No, I’m not. I know a lot about them though. Why?
My friends say, “We like Nicholas Sparks because it’s nice to think that romance can actually happen.”
Me: *rolls eyes*
- - - - -
Cute guy from Ole Miss says, “Don’t judge me but I love reading the books that go with Nicholas Sparks movies. I hate it but I’m such a romantic and it’s just nice to think that romance can actually happen. I get all embarassed when I go buy the books though…I can just FEEL the cashiers judging me. You probably think I’m SO gay now, right?”

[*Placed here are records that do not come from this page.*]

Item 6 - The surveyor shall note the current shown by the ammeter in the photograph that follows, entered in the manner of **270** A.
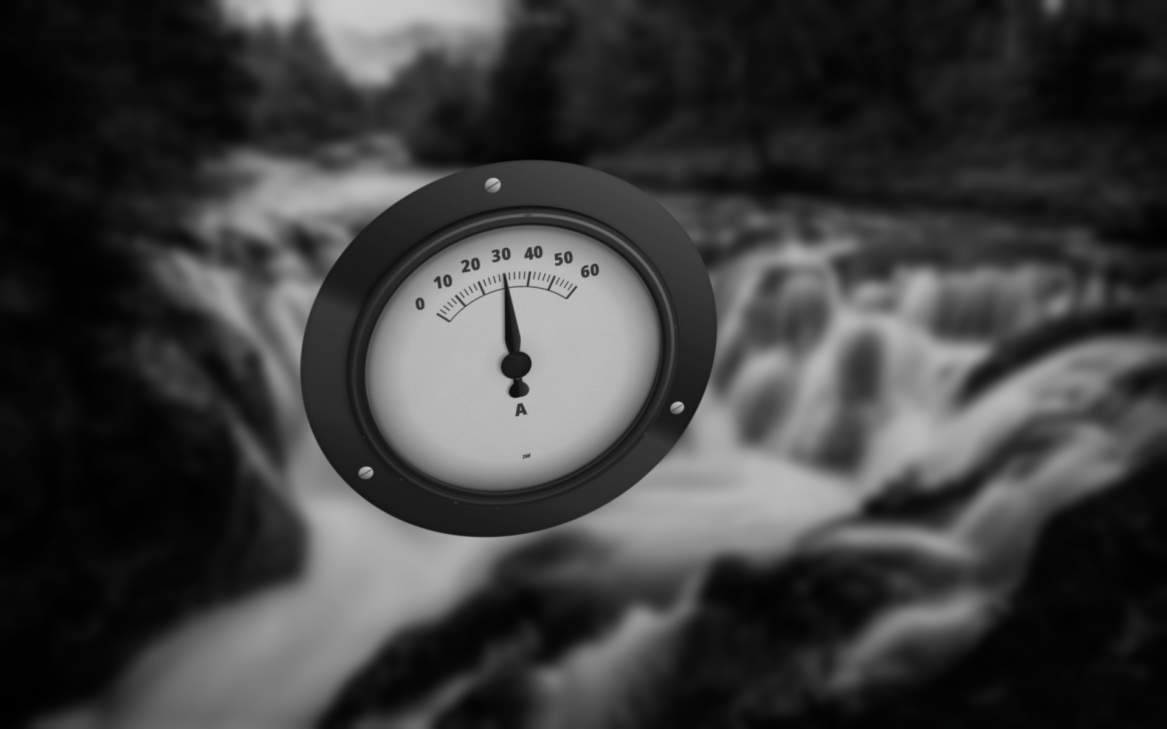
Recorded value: **30** A
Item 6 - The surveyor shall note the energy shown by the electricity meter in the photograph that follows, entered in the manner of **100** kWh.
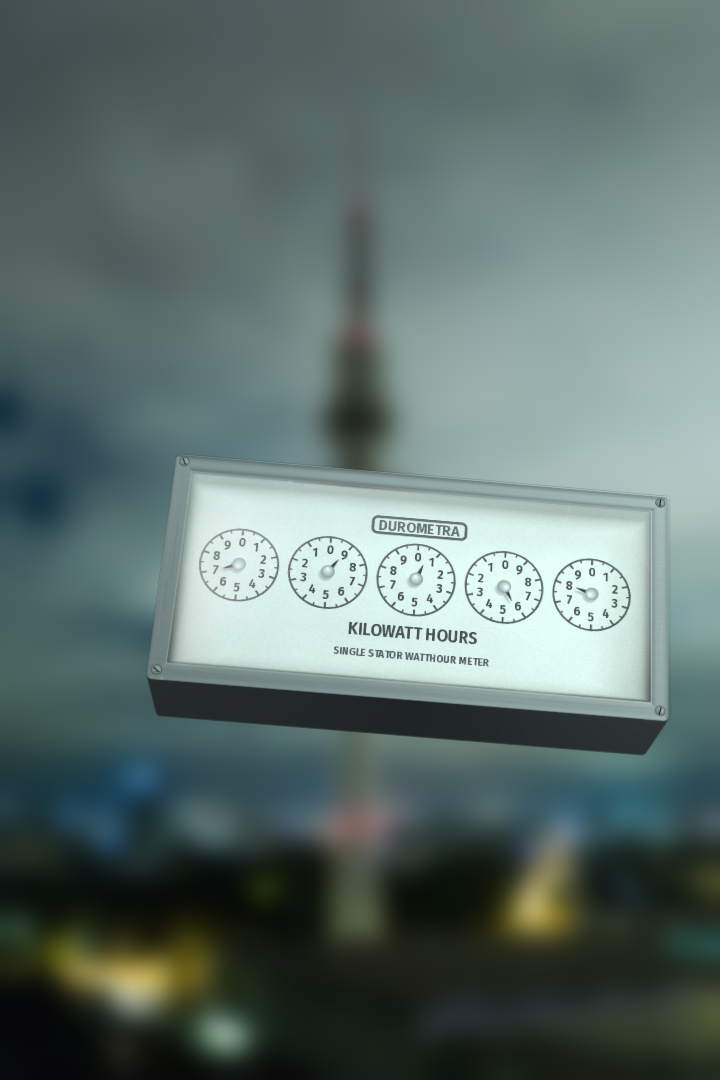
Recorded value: **69058** kWh
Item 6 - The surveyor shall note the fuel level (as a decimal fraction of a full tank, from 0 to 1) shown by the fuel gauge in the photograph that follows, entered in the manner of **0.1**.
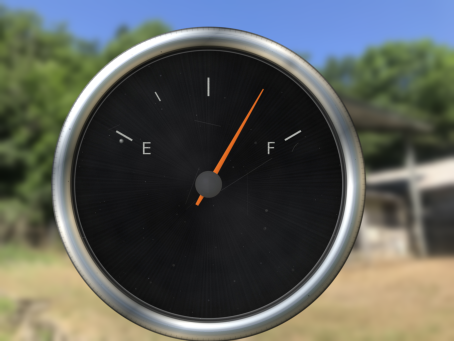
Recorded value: **0.75**
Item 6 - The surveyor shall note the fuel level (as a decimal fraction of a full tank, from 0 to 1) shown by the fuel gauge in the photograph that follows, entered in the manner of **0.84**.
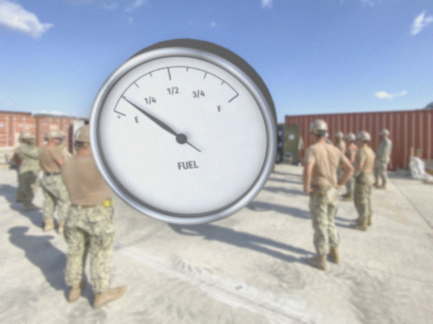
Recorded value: **0.125**
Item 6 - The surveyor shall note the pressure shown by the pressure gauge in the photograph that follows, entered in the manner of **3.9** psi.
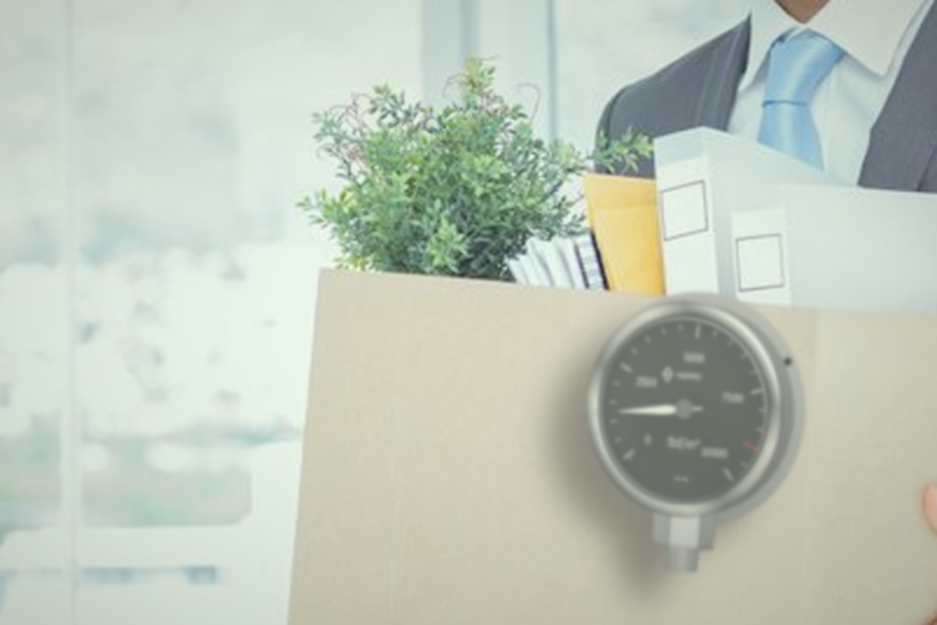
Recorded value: **1250** psi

Me: “Not at all! It’s really cute, actually. I used to be a hardcore romantic but I got banged up a bit. It’s coming back though…slowly, haha. I just read The Lucky One, it was actually pretty good. Images of Zefron helped a lot though.”
Ole Miss: “Next one that comes out, we’ll both read the book and then go see the movie. Deal?”
Me: “Now you’re SO gay.”
Ole Miss: “Whatever! I know how this goes. You’re gonna play hard to get like the girl from the Notebook. I’ll tell you how you’re like a bird and then we’ll go see the movie, I’ll pay and we’ll have really great sex afterwards.”
Me: “You have such a way with words, Mr. Sparks.”
Ole Miss: “I’m going to kill you.”
Me: “365 LETTERS!”
Ole Miss: “YOUR PICTURE SAVED ME LIFE.”
Me: “MAGICAL MAILBOX.”
Ole Miss: “FALL IN LOVE AND THEN WAR!”
Me: “I HIT THAT BITCH WITH A BOTTLE.”
Ole Miss: “That’s a Chris Brown book…”
Me: “OH MY GOD, I THINK I’M FALLING IN LOVE WITH YOU.”
- Him: Why do you live in Alabama?! Transfer to Ole Miss and date me.
- Me: Haha, don't tempt me.
- Him: No, seriously. We've been talking for a while now and its so damn frustrating to know that this great guy is in the next state over and there's nothing I can do about it. It sucks. There aren't out guys like you at Ole Miss.
- Me: Haha, I'm sure there are!
- Him: Oh, yeah, because good looking, crazy intelligent, witty and charming as fuck can be found at any local Walmart!